*Task details*. State how many lines below hold the word "stomach". Give that number and no other text.

*Data listing*.
::::::

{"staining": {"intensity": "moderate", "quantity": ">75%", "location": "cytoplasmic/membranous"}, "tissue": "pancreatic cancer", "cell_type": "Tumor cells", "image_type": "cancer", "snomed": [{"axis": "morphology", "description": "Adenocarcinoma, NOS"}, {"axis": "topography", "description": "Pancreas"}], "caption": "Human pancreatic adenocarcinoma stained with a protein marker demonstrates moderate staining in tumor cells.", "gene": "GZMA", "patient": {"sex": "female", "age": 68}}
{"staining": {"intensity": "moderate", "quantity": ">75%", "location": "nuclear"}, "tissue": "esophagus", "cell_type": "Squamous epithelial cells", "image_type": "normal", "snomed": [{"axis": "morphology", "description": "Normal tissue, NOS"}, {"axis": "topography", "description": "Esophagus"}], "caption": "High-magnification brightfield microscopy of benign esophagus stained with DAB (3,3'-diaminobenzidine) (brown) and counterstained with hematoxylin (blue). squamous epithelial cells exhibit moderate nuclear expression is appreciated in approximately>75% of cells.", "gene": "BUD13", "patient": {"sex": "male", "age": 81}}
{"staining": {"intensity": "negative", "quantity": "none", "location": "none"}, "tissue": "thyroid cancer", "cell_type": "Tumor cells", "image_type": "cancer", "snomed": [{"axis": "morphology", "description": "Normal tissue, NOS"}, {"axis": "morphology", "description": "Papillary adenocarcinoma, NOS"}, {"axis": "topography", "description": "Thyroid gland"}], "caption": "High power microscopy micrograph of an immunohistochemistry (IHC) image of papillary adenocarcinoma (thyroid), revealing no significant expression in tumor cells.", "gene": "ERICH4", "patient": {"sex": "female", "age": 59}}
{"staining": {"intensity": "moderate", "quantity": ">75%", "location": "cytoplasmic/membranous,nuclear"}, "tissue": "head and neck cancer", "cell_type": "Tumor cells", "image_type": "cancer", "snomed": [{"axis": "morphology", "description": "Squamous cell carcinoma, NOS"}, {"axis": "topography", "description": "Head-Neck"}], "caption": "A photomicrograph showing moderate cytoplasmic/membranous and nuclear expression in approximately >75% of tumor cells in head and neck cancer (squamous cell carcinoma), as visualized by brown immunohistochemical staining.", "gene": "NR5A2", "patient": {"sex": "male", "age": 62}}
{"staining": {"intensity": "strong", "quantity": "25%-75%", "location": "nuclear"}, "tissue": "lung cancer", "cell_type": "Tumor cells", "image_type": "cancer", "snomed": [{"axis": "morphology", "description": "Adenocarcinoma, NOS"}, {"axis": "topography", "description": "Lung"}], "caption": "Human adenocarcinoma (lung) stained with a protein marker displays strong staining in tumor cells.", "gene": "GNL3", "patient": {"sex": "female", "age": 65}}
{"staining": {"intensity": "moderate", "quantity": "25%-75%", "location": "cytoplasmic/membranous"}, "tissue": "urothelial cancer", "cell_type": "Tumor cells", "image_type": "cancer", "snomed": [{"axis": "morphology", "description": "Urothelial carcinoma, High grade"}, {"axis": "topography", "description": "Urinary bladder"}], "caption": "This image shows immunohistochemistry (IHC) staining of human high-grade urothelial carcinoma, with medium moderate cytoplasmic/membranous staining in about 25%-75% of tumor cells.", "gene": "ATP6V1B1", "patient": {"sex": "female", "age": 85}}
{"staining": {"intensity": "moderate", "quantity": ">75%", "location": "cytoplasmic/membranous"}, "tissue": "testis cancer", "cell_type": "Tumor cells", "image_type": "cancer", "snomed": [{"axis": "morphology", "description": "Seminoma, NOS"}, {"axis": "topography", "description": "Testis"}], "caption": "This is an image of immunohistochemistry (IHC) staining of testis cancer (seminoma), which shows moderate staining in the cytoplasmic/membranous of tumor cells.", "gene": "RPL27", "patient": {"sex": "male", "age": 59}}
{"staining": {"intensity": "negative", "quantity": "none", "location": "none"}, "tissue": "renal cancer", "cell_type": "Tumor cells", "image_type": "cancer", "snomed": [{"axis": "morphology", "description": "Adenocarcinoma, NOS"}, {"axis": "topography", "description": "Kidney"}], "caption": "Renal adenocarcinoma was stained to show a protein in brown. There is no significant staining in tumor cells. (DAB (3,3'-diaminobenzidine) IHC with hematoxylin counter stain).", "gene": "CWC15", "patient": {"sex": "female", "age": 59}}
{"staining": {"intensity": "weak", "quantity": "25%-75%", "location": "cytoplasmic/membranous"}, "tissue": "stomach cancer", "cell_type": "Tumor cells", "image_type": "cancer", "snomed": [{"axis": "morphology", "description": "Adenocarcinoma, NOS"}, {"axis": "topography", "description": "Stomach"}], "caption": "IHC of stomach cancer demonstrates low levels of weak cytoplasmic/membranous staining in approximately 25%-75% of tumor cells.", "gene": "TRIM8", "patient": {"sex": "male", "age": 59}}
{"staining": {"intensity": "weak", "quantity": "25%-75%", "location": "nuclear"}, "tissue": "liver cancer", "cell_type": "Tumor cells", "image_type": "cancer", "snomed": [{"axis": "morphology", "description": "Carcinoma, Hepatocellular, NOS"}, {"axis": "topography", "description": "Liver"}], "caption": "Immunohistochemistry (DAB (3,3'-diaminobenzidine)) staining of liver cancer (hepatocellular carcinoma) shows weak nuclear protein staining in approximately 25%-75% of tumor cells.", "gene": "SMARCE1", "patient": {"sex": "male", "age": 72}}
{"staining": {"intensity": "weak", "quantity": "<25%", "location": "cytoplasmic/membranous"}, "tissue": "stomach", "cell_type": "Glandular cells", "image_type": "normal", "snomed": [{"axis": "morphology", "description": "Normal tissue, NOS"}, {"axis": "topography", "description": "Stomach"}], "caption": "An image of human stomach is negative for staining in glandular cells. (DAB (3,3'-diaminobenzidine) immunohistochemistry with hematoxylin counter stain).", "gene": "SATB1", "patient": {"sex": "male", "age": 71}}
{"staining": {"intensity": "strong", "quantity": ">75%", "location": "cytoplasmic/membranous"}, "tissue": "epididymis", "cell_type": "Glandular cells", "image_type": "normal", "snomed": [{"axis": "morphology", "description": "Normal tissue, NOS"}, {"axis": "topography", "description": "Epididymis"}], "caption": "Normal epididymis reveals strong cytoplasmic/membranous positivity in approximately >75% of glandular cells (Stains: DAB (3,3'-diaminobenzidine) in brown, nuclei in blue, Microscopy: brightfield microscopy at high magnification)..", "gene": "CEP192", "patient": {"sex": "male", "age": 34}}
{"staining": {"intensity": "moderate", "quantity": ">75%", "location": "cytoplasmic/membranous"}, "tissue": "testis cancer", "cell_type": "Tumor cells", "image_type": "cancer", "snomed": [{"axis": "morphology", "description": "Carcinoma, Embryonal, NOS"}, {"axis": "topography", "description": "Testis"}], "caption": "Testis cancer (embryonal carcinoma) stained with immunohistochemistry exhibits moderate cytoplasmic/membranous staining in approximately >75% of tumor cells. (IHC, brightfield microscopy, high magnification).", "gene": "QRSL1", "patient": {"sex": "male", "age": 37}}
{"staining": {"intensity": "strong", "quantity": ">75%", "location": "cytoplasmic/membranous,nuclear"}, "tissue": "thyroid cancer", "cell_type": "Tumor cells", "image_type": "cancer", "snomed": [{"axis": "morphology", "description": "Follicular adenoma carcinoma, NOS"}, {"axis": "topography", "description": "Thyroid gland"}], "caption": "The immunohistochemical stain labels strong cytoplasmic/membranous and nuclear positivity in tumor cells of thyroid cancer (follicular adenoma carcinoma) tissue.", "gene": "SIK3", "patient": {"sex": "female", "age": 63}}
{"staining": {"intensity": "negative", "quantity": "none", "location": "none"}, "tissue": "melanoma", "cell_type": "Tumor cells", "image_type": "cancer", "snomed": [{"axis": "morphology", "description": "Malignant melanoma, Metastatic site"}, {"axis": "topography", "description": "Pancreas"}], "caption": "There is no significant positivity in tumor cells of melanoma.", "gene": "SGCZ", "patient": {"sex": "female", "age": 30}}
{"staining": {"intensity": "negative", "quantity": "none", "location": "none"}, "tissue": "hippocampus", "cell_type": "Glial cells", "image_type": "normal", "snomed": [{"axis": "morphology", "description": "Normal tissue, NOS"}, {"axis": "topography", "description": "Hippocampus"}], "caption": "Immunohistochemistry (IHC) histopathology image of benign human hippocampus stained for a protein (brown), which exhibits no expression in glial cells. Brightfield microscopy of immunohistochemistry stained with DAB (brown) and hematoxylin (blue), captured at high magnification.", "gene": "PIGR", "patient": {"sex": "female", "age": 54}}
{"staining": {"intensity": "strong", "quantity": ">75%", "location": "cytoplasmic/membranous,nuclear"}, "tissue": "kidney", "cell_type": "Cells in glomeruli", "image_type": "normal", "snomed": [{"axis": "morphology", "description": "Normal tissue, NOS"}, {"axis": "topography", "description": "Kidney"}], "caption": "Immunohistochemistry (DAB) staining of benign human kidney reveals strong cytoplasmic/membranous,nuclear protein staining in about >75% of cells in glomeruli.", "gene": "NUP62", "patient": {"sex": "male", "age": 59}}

::::::

*Task output*. 2